Friday, May 8, 2015

This Day in Sports History (Reed-Inspired Knicks Win Championship)



May 8, 1970—In retrospect, it seems clear now, the Los Angeles Lakers lost the National Basketball Association (NBA) championship even before the opening jump ball of the seventh and deciding game. They were flattened by the gimpy but heroic captain of the New York Knicks, Willis Reed (pictured), who sent the capacity crowd at Madison Square Garden into ecstasy as he walked gingerly from the locker room onto the court—then brought everyone to their feet by sinking the first two jumpers of the game.

The Knicks won going away, 113-99, for their first NBA title.

If my experience is any indication, the allegiance formed with a team in youth is tenacious enough to endure the worst setbacks. So it has proven with the Knicks, who have not won a championship in 40 years and, more often than not under current owner James Dolan, have been embarrassing.

But the particular magic of the Knicks’ 1970 run lingers with me still. In some ways, the ’73 team, with the addition of Jerry Lucas and Earl Monroe, was better. (See my account of that later squad.)
But the earlier version reversed years of being doormats; they had a compelling storyline, in the form of Reed, in a battle against the odds; and—no small matter—I had to create the scene occurring in the Garden in my own head, since the game was not being shown in real time on network TV.

That’s right, for any youngsters reading this post. In that pre-Magic, pre-Bird, pre-Showbiz era, the NBA looked to maximize every dollar, which meant that, on the channels then generally extant in the New York market, the game was tape-delayed. Without cable (and nobody I knew had it at the time), you were out of luck.

Except that you weren’t if you were listening to radio. There you had the young Marv Albert, toward the start of his career as “The Voice of the Knicks,” catching the aural equivalent of a wave, his voice rising with astonishment to match the roar of the crowd at the preposterous sight before them at shortly after 7:30 pm: “Here comes Willis!”

I was 10 years old that spring. The sports team my family had long rooted for, the New York Yankees, was in the middle of a seemingly endless interregnum between dynasties/ I had formed no significant other franchise attachments until I became enthralled with the team that had reeled off 18 consecutive wins over the winter.

And now, listening to Albert, I might as well have been in the Garden with that crowd as Reed, hoisting up a left-handed jump shot that had already devastated the Lakers when he had been healthy in games 1 through 4, raised the roof in the arena as the ball sank through the net.

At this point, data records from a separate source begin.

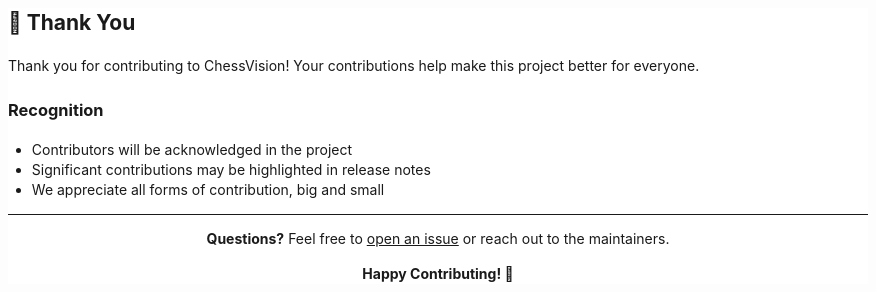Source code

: 
## 🙏 Thank You

Thank you for contributing to ChessVision! Your contributions help make this project better for everyone.

### Recognition

- Contributors will be acknowledged in the project
- Significant contributions may be highlighted in release notes
- We appreciate all forms of contribution, big and small

---

<div align="center">

**Questions?** Feel free to [open an issue](https://github.com/H0NEYP0T-466/ChessVision/issues) or reach out to the maintainers.

**Happy Contributing! 🎯**

</div>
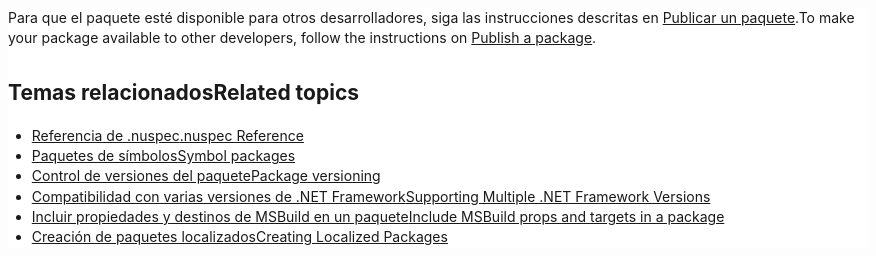 <span data-ttu-id="d8885-169">Para que el paquete esté disponible para otros desarrolladores, siga las instrucciones descritas en [Publicar un paquete](../create-packages/publish-a-package.md).</span><span class="sxs-lookup"><span data-stu-id="d8885-169">To make your package available to other developers,  follow the instructions on [Publish a package](../create-packages/publish-a-package.md).</span></span>

## <a name="related-topics"></a><span data-ttu-id="d8885-170">Temas relacionados</span><span class="sxs-lookup"><span data-stu-id="d8885-170">Related topics</span></span>

- [<span data-ttu-id="d8885-171">Referencia de .nuspec</span><span class="sxs-lookup"><span data-stu-id="d8885-171">.nuspec Reference</span></span>](../schema/nuspec.md)
- [<span data-ttu-id="d8885-172">Paquetes de símbolos</span><span class="sxs-lookup"><span data-stu-id="d8885-172">Symbol packages</span></span>](../create-packages/symbol-packages.md)
- [<span data-ttu-id="d8885-173">Control de versiones del paquete</span><span class="sxs-lookup"><span data-stu-id="d8885-173">Package versioning</span></span>](../reference/package-versioning.md)
- [<span data-ttu-id="d8885-174">Compatibilidad con varias versiones de .NET Framework</span><span class="sxs-lookup"><span data-stu-id="d8885-174">Supporting Multiple .NET Framework Versions</span></span>](../create-packages/supporting-multiple-target-frameworks.md)
- [<span data-ttu-id="d8885-175">Incluir propiedades y destinos de MSBuild en un paquete</span><span class="sxs-lookup"><span data-stu-id="d8885-175">Include MSBuild props and targets in a package</span></span>](../create-packages/creating-a-package.md#including-msbuild-props-and-targets-in-a-package)
- [<span data-ttu-id="d8885-176">Creación de paquetes localizados</span><span class="sxs-lookup"><span data-stu-id="d8885-176">Creating Localized Packages</span></span>](../create-packages/creating-localized-packages.md)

Then he proceeded to do it again.

I hung on every word of Albert’s as the night wore on, thrusting my fist in the air every time I heard the short word he turned from an affirmation to an exultation: “YES!!!!”

With three future Hall of Famers in the starting five (Wilt Chamberlain, Jerry West and Elgin Baylor) and with Reed out for Game 6, the Lakers had looked ready to take the series. But after the Knicks—who hadn’t even known if Reed would even be able to play—whirled around to see their center, captain and emotional heart, they were a team transformed. "When Willis Reed stepped onto the court, it gave us a 10-foot lift just to have him," recalled Bill Bradley.

Another Knick starter who pointed to the presence of Reed as the deciding factor in Game 7 was Walt Frazier. He was already the coolest cat in town with his fashion flair, but now the Knick guard had the game of his life, with 36 points and 19 assists.

Two other figures, neither of whom donned a uniform in the series—and one of whom had left the team that winter— should be mentioned in connection with the Knicks’ first championship. 

The man no longer with the organization was general manager Eddie Donovan, who, in order to be closer to his family, had left the team just a few months before to take on a similar role with the expansion Buffalo Braves. But, in his six years as Knicks GM, Donovan had surely assembled a championship-caliber squad through drafts (Reed, Frazier, Bradley, reserve Phil Jackson) and trades (Dick Barnett and, most significant, power forward Dave DeBusschere, whose presence enabled Reed to move back to his natural position: center).

The other significant figure was coach Red Holzman. It was he who stressed the necessity of moving without the ball, of “hitting the open man,” and, above all else, of the word that would be chanted by the crowd in critical moments: “DE-FENSE!” Holzman emphasized that playing cohesively as a unit would bring success to the Knicks as individuals. Forty years later, after Holzman’s election to the Basketball Hall of Fame, his retirement and death,  he remains a standard-bearer for a particular style of coaching, as evidenced by this Huffington Post article on “5 Tips for Building a High Performance Work Team.